Following patients on oral therapy forALK-rearranged lung cancer is very much like following anybody on treatment for any cancer. This is one area, though, where there are a couple of caveats worth mentioning. So, one is brain imaging. In addition to standard body imaging, physical exams, and evaluating patients in your clinic, imaging the brain periodically is a must, in my opinion. Our third-party payers and guidelines don’t always endorse that, but a common area for progression is the brain. And adequate studies—contrasted imaging, ideally MRIs—are the best way to identify that. But if you’re not doing it, then you’ll never know, and a lot of times patients will miss the opportunity to have isolated lesions addressed with radiation therapy, and it gets discovered only when they have florid, widespread progression.

The other caveat I’ll mention—and this is a relatively new thing—is that blood-based testing is available. There are some physicians who are asking or wondering if they can do serial monitoring or blood testing to try to identify progression earlier than a scan will show. Simply said, the answer would be no, that we’re not quite there. I think we can get there, where you can use blood-based testing to help you understand, are you losing that control? Are you developing a resistant mutation? I think there’s value there, but right now I don’t think it’s there in terms of routine clinical practice. I just don’t know how far away we are from that being standard of care. It’s just not quite there yet.

• **What to work on**
1) Retype the portion of the commentary on monitoring ALK-rearranged lung cancer that begins at the words "Following patients on" and stops after the words "florid, widespread progression.".
2) According to the commentary, what kind of imaging study is the best way to identify progression in the brain?
Rely solely on the commentary when responding.

[Saved entries]

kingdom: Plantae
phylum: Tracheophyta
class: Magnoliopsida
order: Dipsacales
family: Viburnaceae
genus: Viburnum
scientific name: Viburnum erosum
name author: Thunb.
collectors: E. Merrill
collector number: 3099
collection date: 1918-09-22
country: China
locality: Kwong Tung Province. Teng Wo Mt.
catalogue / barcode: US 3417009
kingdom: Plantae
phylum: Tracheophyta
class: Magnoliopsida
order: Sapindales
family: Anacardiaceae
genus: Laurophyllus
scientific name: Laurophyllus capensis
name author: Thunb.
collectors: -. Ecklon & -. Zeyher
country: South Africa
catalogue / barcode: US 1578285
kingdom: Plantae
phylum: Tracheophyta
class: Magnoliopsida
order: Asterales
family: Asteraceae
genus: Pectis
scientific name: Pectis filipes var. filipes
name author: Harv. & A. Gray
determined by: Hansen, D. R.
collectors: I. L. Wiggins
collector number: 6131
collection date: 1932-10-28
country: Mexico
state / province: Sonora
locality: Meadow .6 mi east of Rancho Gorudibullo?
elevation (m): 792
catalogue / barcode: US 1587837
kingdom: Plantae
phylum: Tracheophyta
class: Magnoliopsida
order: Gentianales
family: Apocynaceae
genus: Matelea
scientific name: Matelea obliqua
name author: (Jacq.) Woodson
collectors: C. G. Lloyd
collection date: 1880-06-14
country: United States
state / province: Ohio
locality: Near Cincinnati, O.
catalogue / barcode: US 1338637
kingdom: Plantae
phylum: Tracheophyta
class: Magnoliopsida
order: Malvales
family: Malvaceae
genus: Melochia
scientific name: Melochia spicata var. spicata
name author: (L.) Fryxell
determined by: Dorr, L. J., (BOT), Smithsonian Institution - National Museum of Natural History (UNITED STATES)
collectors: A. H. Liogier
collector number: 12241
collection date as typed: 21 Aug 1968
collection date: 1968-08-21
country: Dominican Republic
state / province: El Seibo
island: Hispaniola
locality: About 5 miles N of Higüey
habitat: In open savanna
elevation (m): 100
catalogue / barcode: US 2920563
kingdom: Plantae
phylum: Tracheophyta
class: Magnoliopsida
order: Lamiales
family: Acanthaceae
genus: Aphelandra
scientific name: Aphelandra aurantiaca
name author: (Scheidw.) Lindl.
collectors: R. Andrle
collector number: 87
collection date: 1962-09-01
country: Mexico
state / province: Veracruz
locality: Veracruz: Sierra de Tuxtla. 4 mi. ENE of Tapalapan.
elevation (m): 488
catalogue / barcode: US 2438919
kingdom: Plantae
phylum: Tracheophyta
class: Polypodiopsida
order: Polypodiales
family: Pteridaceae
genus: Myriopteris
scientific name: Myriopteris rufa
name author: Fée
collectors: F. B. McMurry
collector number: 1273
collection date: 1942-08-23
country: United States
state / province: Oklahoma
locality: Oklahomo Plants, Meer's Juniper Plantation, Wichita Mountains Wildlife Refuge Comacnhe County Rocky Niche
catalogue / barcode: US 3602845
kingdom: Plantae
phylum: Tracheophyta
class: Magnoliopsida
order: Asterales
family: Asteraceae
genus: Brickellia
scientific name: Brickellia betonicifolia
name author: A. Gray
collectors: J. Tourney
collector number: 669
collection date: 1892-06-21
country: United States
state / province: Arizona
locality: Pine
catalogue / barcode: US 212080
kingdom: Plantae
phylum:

• **Results of the tasks**
1)
Following patients on oral therapy forALK-rearranged lung cancer is very much like following anybody on treatment for any cancer. This is one area, though, where there are a couple of caveats worth mentioning. So, one is brain imaging. In addition to standard body imaging, physical exams, and evaluating patients in your clinic, imaging the brain periodically is a must, in my opinion. Our third-party payers and guidelines don’t always endorse that, but a common area for progression is the brain. And adequate studies—contrasted imaging, ideally MRIs—are the best way to identify that. But if you’re not doing it, then you’ll never know, and a lot of times patients will miss the opportunity to have isolated lesions addressed with radiation therapy, and it gets discovered only when they have florid, widespread progression.

2) Contrasted imaging, ideally MRIs.